Denizli ve Emirdağ Lahikaları I -II | Denizli Lâhikası Mektup 47 - 48 | 30
(30-30)

Sonra, kuvvetini kaybedenleri kolayca tokatlar, vurur. Risâle-i Nur Şâkirdleri, hıllet ve uhuvvet ve fenâ-fi’l-ihvan mesleğinde gittiklerinden, inşâallah bu tecrübeli ve münâfıkane plânı da akîm bırakacaklar.


* * *

(47)

Aziz, Sıddık Kardeşlerim!

Eski zamanda bir şeyhin müridleri pek çok olmasından, o memleketin hükümeti siyasetçe telâş edip onun cemâatini dağıtmak istemiş. O zât, hükümete demiş: “Benim yalnız bir buçuk müridim var, başka yok. İsterseniz tecrübe edeceğiz.” O zât, bir yerde çadır kurdu, kendi binler müridlerini oraya toplattı. O da emretti: “Ben bir imtihan yapacağım. Her kim benim müridim ise ve emri kabûl etse, cennete gidecek.” Çadıra birer birer çağırdı. Gizli bir koyun kesti; güya has bir müridini kesti, cennete gönderdi. O kanı gören binler müridler, daha hiç biri şeyhi dinlemedi, inkâra başladılar. Yalnız bir adam dedi: “Başım fedâ olsun.” Yanına gitti. Sonra bir kadın dahi gitti, başkalar dağıldılar. O zât, hükümet adamlarına dedi: “İşte benim bir buçuk müridim bulunduğunu gördünüz.”

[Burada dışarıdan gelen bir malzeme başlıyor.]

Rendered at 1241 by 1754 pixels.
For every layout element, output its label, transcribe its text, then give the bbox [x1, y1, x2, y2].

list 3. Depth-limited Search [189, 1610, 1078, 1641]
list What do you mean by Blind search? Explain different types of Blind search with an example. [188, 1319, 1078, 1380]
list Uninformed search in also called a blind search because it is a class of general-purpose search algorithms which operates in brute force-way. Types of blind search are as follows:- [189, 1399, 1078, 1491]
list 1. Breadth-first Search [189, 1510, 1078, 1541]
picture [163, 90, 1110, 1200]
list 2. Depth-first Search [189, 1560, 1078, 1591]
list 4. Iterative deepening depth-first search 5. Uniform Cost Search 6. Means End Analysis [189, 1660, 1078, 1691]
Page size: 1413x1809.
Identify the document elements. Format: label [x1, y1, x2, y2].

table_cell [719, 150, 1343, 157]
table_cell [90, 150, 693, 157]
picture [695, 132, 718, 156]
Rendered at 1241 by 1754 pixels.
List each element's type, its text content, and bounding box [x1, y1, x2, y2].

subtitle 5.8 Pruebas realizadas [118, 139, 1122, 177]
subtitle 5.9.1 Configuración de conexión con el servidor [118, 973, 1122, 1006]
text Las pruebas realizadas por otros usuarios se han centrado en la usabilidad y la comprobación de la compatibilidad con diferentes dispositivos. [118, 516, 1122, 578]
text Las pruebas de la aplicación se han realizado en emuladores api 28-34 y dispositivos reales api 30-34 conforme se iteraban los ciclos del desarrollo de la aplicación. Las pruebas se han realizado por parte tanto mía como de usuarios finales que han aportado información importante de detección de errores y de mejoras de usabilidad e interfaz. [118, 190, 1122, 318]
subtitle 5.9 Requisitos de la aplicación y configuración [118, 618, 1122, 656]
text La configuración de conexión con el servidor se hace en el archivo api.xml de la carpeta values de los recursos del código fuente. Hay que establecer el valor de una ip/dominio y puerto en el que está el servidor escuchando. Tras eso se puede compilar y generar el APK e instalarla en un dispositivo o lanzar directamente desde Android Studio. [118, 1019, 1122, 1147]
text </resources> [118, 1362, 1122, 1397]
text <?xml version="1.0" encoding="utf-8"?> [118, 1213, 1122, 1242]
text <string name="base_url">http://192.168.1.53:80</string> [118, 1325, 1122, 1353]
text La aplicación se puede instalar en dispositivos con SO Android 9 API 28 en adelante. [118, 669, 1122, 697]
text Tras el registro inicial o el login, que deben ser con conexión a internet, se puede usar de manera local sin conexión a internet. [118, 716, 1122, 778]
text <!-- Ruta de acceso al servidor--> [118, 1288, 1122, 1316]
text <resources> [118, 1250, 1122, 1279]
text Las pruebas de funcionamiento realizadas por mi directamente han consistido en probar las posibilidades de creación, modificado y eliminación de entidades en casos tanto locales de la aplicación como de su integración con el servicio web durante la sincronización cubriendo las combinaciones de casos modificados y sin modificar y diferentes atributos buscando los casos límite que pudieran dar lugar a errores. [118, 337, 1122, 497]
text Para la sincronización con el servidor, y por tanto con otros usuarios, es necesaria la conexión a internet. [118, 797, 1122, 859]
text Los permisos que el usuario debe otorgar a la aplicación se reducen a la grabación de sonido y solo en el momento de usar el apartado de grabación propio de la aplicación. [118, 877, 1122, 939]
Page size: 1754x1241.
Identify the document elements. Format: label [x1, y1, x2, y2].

Cenâb-ı Hakk’a yüz binler şükürler olsun ki; Risâle-i Nur, Eskişehir imtihan ve mahkemesinde, şâkirdlerinden yalnız bir buçuk kaybetti, o eski şeyhin aksine olarak Isparta ve civar kahramanlarının himmetleriyle, o zâyi olan bir buçuk adam yerine on bin ilâve oldu. İnşâallah, bu imtihanda dahi hem şark, hem garbın kahramanlarının himmetleriyle, çokları kaybedilmeyecek ve bir giden yerine on girecek.

* * *

(48)

Aziz, Sıddık Kardeşlerim!

Bir zaman, müslim olmayan bir zât, târikattan hilâfet almak için bir çâre bulmuş ve irşada başlamış. Terbiyesindeki müridleri terakkiye başlarken, birisi keşfen mürşidlerini gâyet sukutta görmüş. O zât ise ferasetiyle bildi, o müridine dedi: “İşte beni anladın.” O da dedi: “Mâdem senin irşâdın ile bu makamı buldum, seni bundan sonra daha ziyâde başımda tutacağım.” diye Cenâb-ı Hakk’a yalvarmış, o biçâre şeyhini kurtarmış; birdenbire terakki edip bütün müridlerinden geçmiş, yine onlara mürşid-i hakîki kalmış. Demek ba’zan bir mürid, şeyhinin şeyhi oluyor.